Given information:

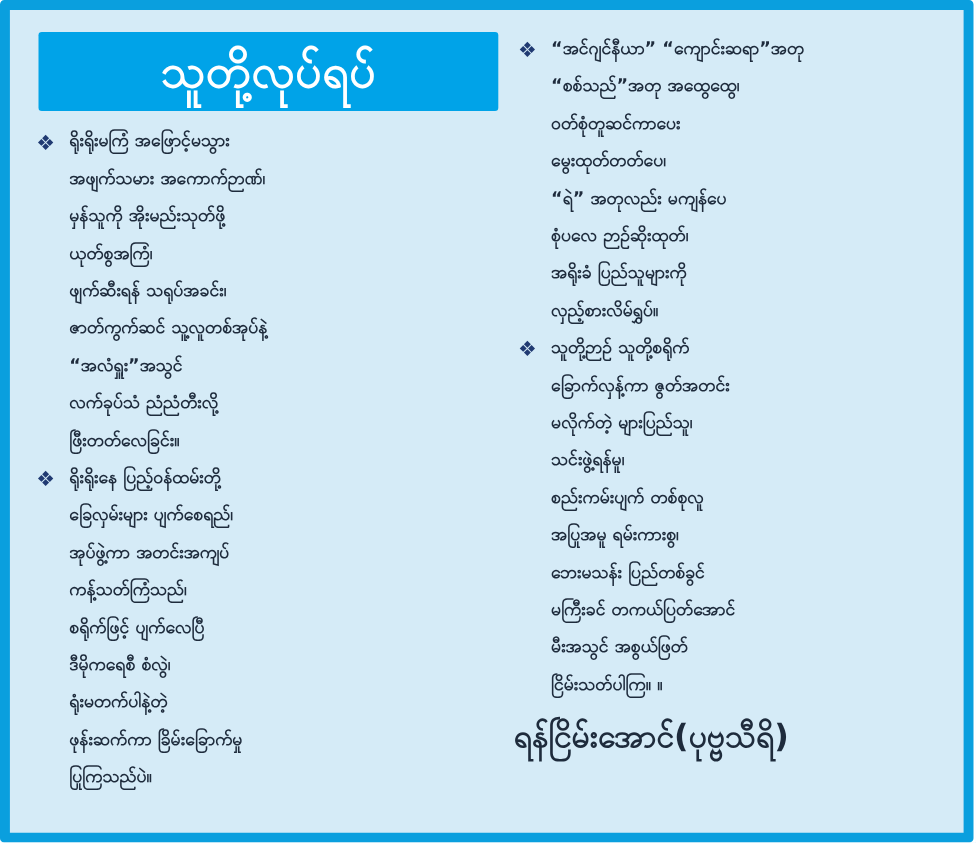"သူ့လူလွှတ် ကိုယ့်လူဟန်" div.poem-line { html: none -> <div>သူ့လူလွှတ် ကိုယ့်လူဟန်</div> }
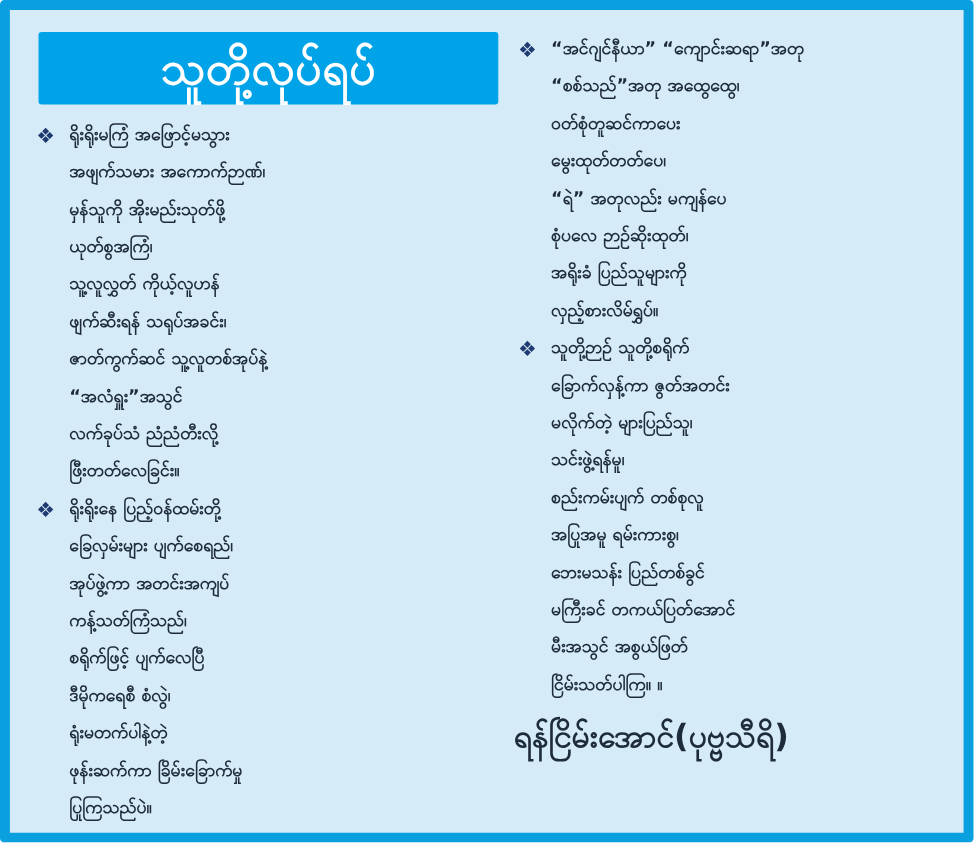"ခြေလှမ်းများ ပျက်စေရည်၊" div.poem-line { order: before "အုပ်ဖွဲ့ကာ အတင်းအကျပ်" -> after "အုပ်ဖွဲ့ကာ အတင်းအကျပ်" }
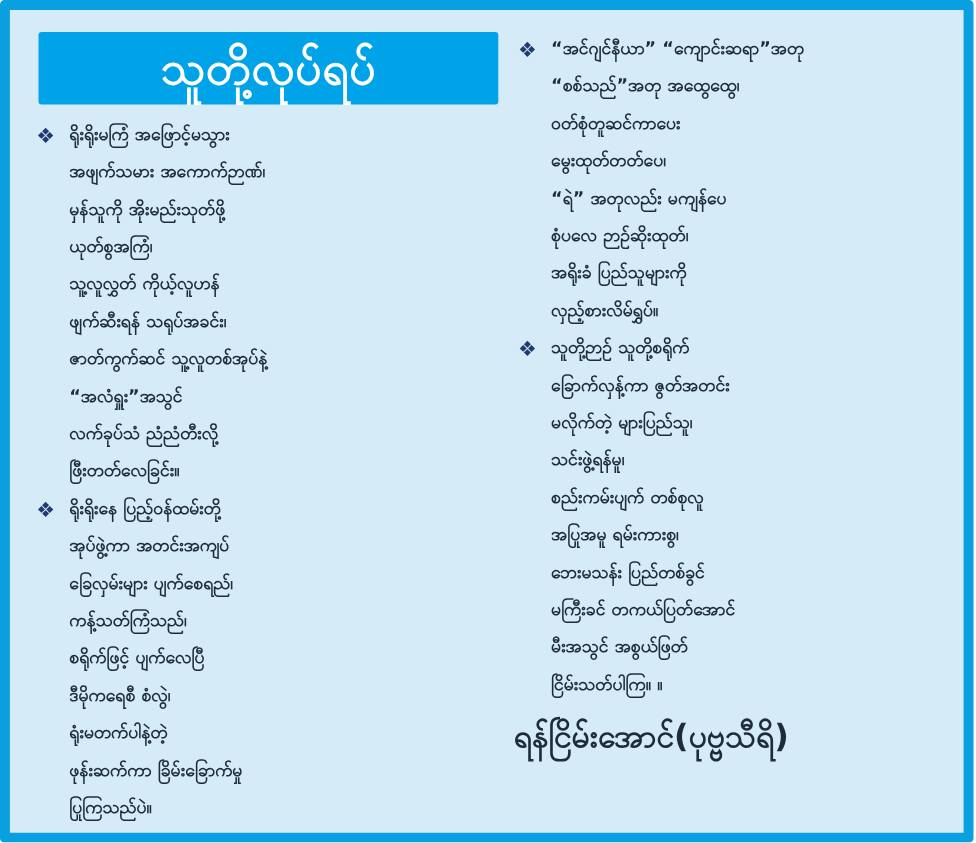"ရန်ငြိမ်းအောင်(ပုဗ္ဗသီရိ)" .signature { text-align: none -> right }
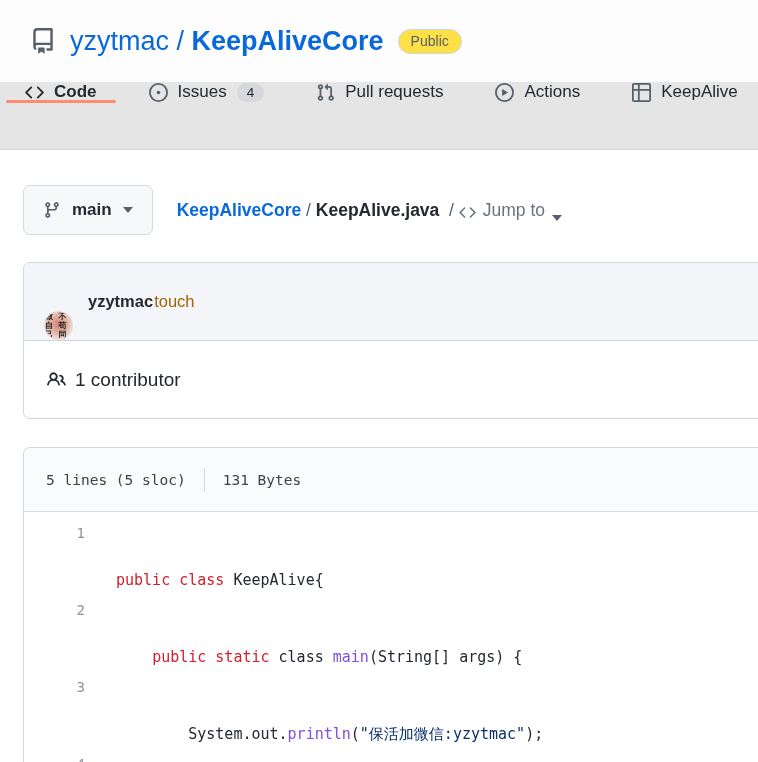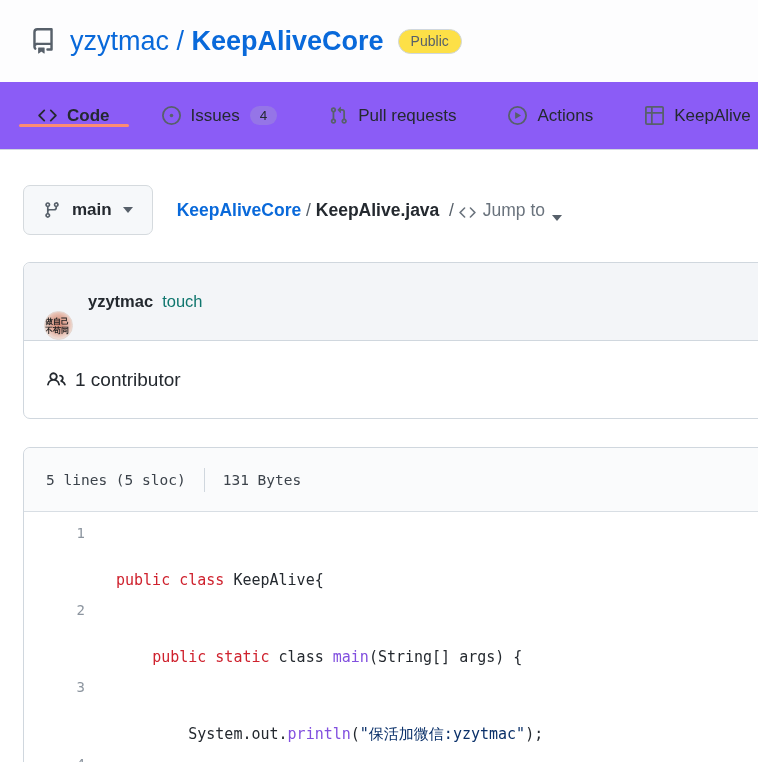"Code" .tab-band { align-items: center -> flex-start; background: #8b5cf6 -> #e5e5e5; padding-left: 13px -> none }
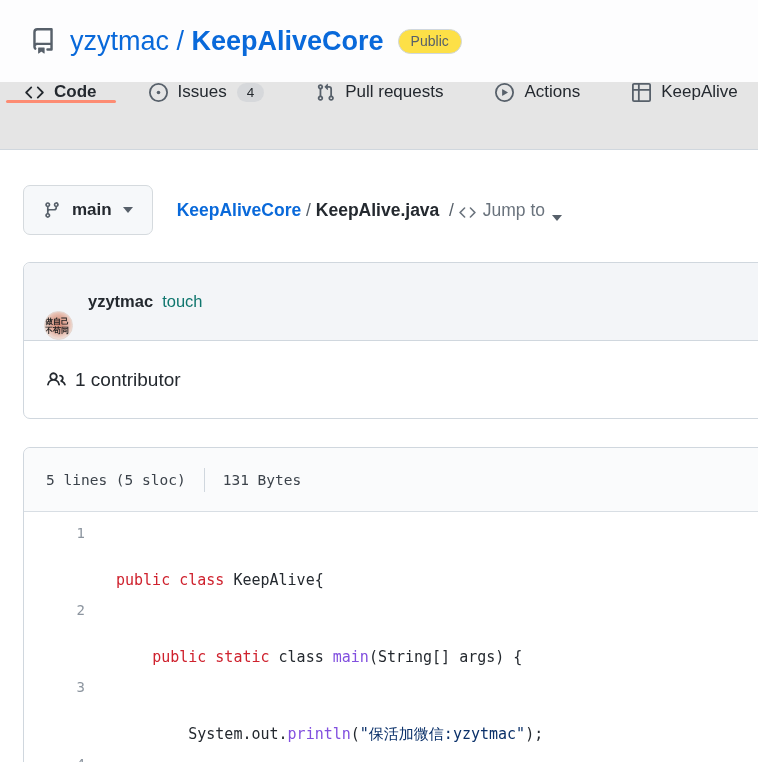"touch" .commit-message { color: #0f766e -> #a16207; margin-left: 9px -> 1px }
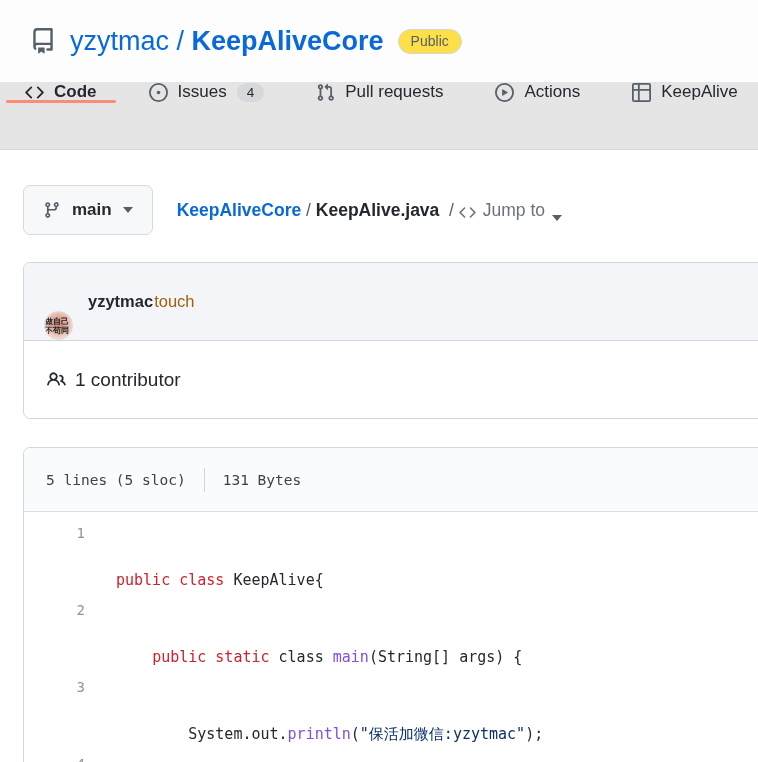"做自己" .avatar { flex-direction: column -> row }
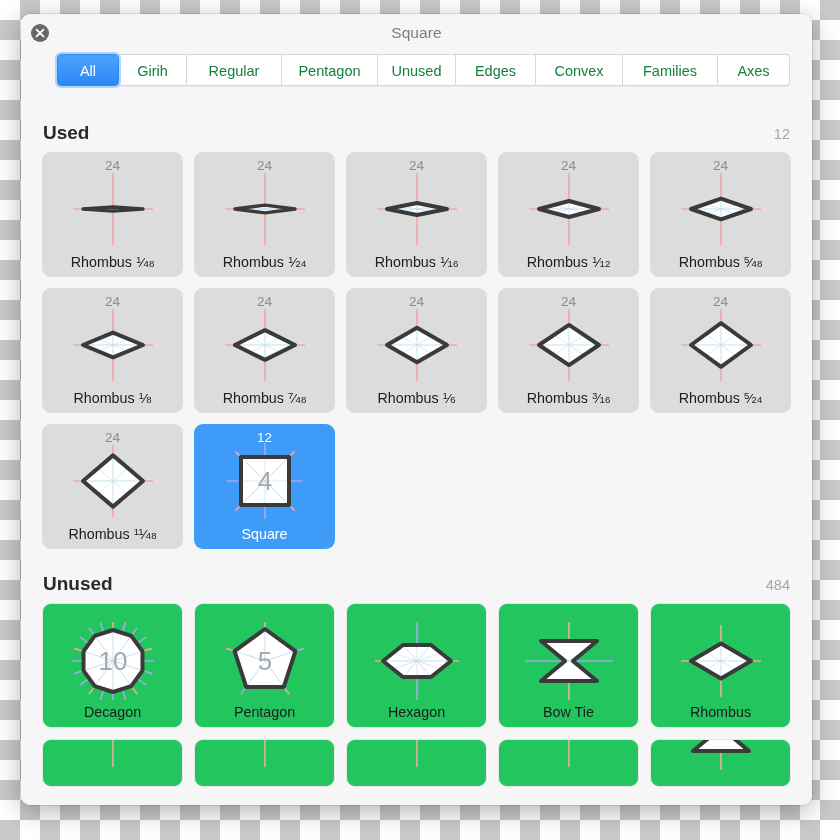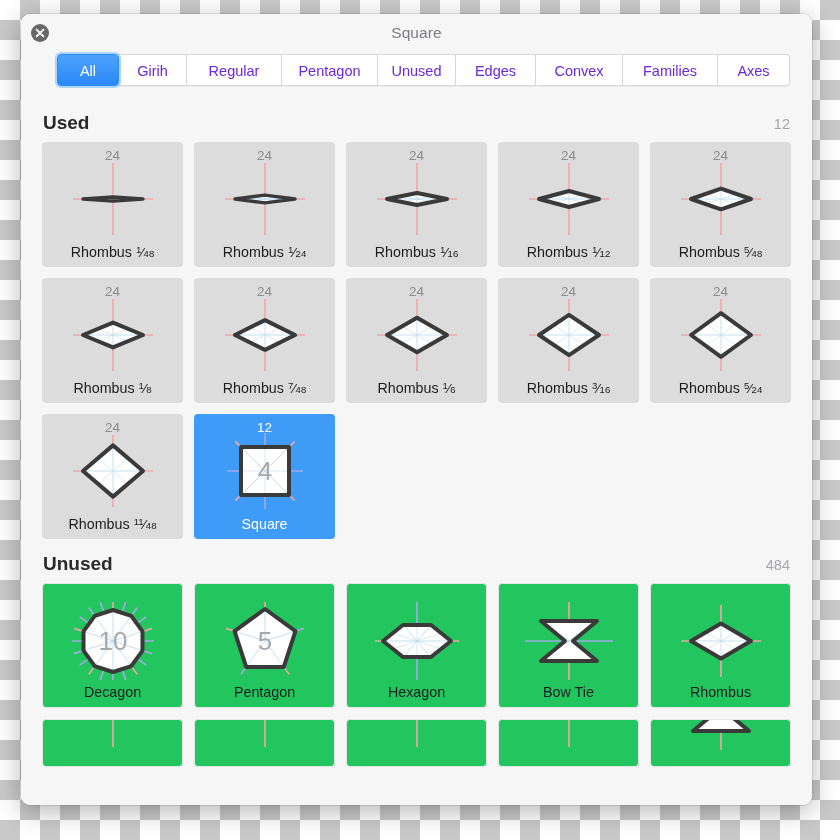"Girih" .tab { color: #6d28d9 -> #15803d }
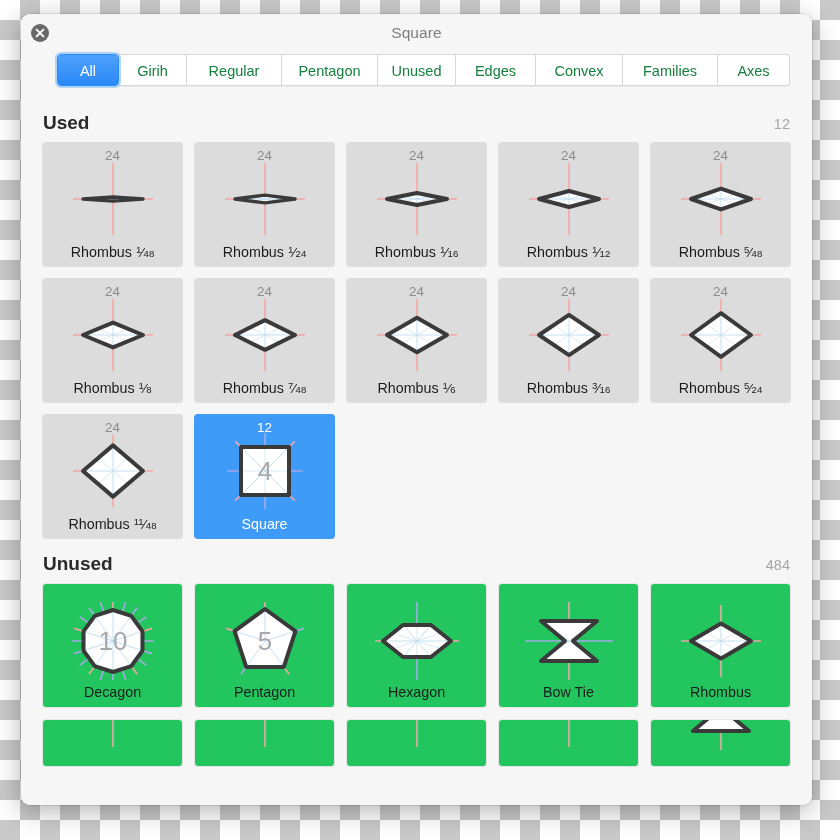"Used" .section-head { margin-top: 14px -> 24px }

Task statement: Copy the records shown above in their entirety and exactly; images are to be left out.

Response to this exercise:
"သူ့လူလွှတ် ကိုယ့်လူဟန်" div.poem-line { html: none -> <div>သူ့လူလွှတ် ကိုယ့်လူဟန်</div> }
"ခြေလှမ်းများ ပျက်စေရည်၊" div.poem-line { order: before "အုပ်ဖွဲ့ကာ အတင်းအကျပ်" -> after "အုပ်ဖွဲ့ကာ အတင်းအကျပ်" }
"ရန်ငြိမ်းအောင်(ပုဗ္ဗသီရိ)" .signature { text-align: none -> right }
"Code" .tab-band { align-items: center -> flex-start; background: #8b5cf6 -> #e5e5e5; padding-left: 13px -> none }
"touch" .commit-message { color: #0f766e -> #a16207; margin-left: 9px -> 1px }
"做自己" .avatar { flex-direction: column -> row }
"Girih" .tab { color: #6d28d9 -> #15803d }
"Used" .section-head { margin-top: 14px -> 24px }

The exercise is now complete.